Finding a word in a dictionary

Jamin2112 · Sep 19, 2013

So I've been making a class called Dictionary in C++. I just added a class function that tries to return the definition of a word by searching through a list of words in alphabetical order. The thing is, the word you're looking for might not be in there. Hence this should be a slightly modified version of the Bisection Method in math, because in that method you know there's a zero of the function.

Does this sound right?

Pseudo-code:

w = the word we're looking for
a = first word in dictionary
b = last word in dictionary
---while a ≠ b -----------------------
c = the word directly between a and b (Use integer division by 2 to find it)
if c > w, then a = c; otherwise, b = c
---------------------------------------
if a = w, then return the definition of a; otherwise, return an error message

Code:

Code:

std::string Dictionary::getDef(std::string w) {
	std::vector<Entry>::iterator a(dict.begin()), b(dict.end()), c;
	while (a != b) { 
		c = a + (b - a)/2; 
		if (word_val(c->word) > word_val(w)) {
			a = c;
		} else { 
			b = c;
		}
	}
	if (a->word == w) { 
		return (a->def);
	} else { 
		return ("ERROR: Word not found.");
	}
	
};

word_val is a function that returns an unsigned integer. It's used to check whether one word is alphabetically greater or less than another, i.e. word_val(a) > word_val(b) iff a is alphabetically greater than b.

dict a private variable of my class, a vector of structures each of which contains a string for a word and another for the corresponding definition.

jim mcnamara · Sep 20, 2013

Do you know the stdlib call bsearch()?

pbuk · Sep 20, 2013

Here are some hints:

Use more descriptive variable names in pseudo- and actual code: try lower, upper, current and target instead of a, b, c and w.
Look at your loop: what happens when the target word has been found? Introduce a variable "found" (set initially to false) so that the loop stops when it needs to.
Comparing strings by assigning integer values to them is probably not a good idea. If strcmp or string::compare is not good enough for you, write your own as a class member with similar return values.
It is going to be difficult to add words to your dictionary. To overcome this we can use a binary tree structure; the Wikipedia article is a good starting point. With a binary tree, searching is built into the data structure. This can be further refined as a self balancing binary tree. A different approach often used for dictionary lookup is a hash table.

D H · Sep 20, 2013

Jamin2112 said:

So I've been making a class called Dictionary in C++.
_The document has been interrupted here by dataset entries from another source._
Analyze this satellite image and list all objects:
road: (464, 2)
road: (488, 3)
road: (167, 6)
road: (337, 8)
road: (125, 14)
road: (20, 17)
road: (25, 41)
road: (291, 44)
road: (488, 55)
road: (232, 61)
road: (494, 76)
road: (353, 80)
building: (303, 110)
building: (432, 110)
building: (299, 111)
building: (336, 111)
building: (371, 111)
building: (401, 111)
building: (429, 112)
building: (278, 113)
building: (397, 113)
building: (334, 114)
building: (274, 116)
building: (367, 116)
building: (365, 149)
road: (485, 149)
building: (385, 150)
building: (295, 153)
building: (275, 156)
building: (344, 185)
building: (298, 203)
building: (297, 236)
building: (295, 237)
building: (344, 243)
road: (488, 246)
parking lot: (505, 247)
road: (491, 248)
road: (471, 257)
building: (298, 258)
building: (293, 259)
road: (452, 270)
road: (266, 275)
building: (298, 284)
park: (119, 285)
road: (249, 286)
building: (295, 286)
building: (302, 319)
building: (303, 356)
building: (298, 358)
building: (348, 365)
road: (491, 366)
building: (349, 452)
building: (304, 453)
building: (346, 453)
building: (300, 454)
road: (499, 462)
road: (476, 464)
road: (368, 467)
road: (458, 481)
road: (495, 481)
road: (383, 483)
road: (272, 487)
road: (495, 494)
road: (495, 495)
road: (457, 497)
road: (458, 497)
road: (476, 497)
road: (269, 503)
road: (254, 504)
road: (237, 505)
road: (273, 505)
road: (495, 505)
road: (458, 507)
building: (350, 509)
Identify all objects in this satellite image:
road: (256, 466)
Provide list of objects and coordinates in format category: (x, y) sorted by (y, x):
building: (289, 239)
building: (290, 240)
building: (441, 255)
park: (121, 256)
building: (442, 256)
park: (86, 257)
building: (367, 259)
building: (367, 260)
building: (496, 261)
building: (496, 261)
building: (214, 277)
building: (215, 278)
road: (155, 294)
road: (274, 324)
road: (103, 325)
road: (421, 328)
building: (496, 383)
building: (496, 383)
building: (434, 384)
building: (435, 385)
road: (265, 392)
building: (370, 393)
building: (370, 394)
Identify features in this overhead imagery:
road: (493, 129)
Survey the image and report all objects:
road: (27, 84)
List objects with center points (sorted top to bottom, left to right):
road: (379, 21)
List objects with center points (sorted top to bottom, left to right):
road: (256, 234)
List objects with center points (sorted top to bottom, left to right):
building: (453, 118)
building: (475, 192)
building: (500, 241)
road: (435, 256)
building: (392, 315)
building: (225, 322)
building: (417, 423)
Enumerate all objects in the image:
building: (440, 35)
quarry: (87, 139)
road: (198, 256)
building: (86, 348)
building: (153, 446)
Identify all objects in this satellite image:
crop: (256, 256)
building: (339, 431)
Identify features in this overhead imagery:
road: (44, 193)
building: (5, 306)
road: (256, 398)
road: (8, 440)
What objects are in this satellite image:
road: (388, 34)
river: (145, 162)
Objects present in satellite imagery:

It's good to learn how to roll your own "computer science data structures" (linked lists, arrays, binary search trees, associative arrays, ...). However, once you progress to a certain point, it's even better to know that others have done this before and that there are standard treatments of many of these concepts. As someone who wants employment in the field, you should be at this point. The C++ standard library has exactly what you want.

It's called a "map". A std::map<KeyType,MappedType> provides a means for mapping keys to values. In your case, a word to the definition of that word. A std::map is a self-balancing binary search tree, specifically, a red-black tree. C++11 offers an alternative to std::map, std::unordered_map. The access interfaces are very similar to std::map. The underlying implementations and hence the timing behaviors are very different. An unordered_map is implemented in terms of a rather different kind of computer science data structure, a hash table.

All of these concepts (trees, binary trees, binary search trees, hash tables): You should know them as a modern day computer programmer. These are extremely important computer science data structures.

Here's your class using a std::map:

Code:

class Dictionary {
public:
   typedef std::map< std::string, std::string > DictType;

   // Add or replace a definition for a word.
   void add_def (const std::string & word, const std::string & def) {
      dict[word] = def;
   }

   // Find the definition. Entry must exist.
   const std::string& get_def (const std::string & word) const {
      DictType::const_iterator entry = dict.find (word);
      if (entry == dict.end()) {
         throw (std::logic_error("Word \"" + word + "\" not found"));
      }
      return entry->second;
   }

private:
   DictType dict;
};

A couple of notes on the above:

Note that I'm passing and returning strings as references. Try not to pass or return strings, or big structures in general. There's a lot of hidden overhead in making copies of those passed/returned values for objects such as strings, vectors, etc. Try to use references or pointers instead.
Note that the functions add_def and get_def are very simple wrappers. There is very little reason for this class to exist. Just use std::map<std::string,std::string> .

Now I'll look at three key parts of your code.

Item 1: std::string Dictionary::getDef(std::string w)
Try not to pass strings by value. Here it would be much better to pass by reference, and specifically, const reference.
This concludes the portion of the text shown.